David E. Sorkin - Center for Information Technology & Privacy Law at The John Marshall Law School

Sep 17, 1999

Abstract

Unsolicited bulk e-mail, commonly known as "spam," causes a variety of problems for network administrators and end users. Networks generally have policies that prohibit spam, but it is often difficult to enforce these policies, particularly against spam that originates on other networks.
A variety of technical responses to spam have been implemented, but most of these have met with at best limited success. Within the past three years several states and the U.S. government have considered legislation that would attempt to regulate spam, and a few states have enacted such laws. Most of the proposed and enacted laws, however, fail to address the fundamental problems with spam, and few of them have been designed to work in conjunction with technical solutions to the problem.

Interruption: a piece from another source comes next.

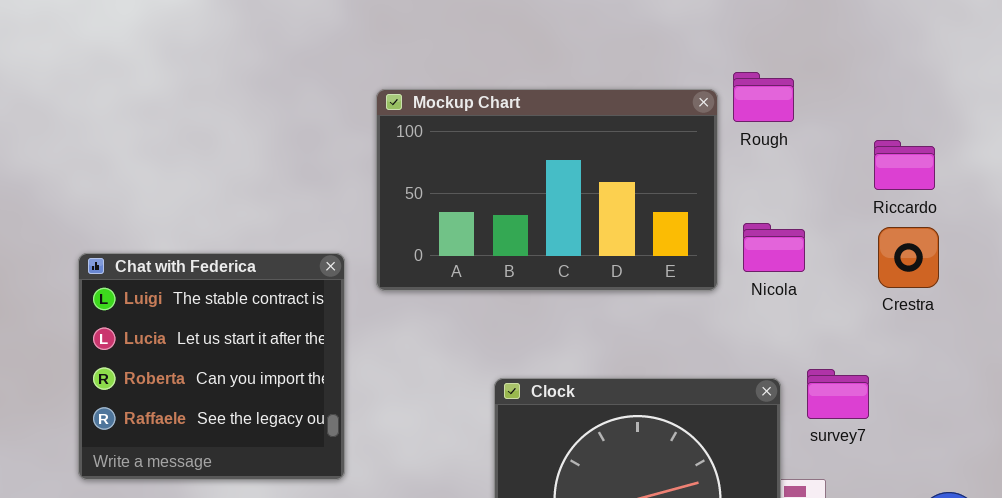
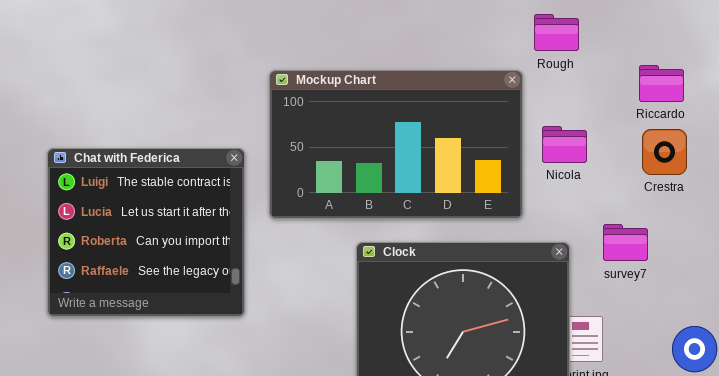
Mockup Chart: [376,89,718,291] -> [269,70,523,219], moved
survey7: [807,369,869,419] -> [603,224,648,261], moved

Neither technical nor legal approaches alone are likely to produce a satisfactory solution to spam.

About the Speaker

David Sorkin is a professor at the John Marshall Law School in Chicago, and is currently in residence at Purdue as a CERIAS visiting scholar. He is the associate director of John Marshall's Center for Information Technology and Privacy Law. He has written about legal aspects of unsolicited e-mail, Internet governance, Internet content filtering, informational privacy, and ATM surcharges. Among his current research projects is an analysis of bidding procedures in online auctions.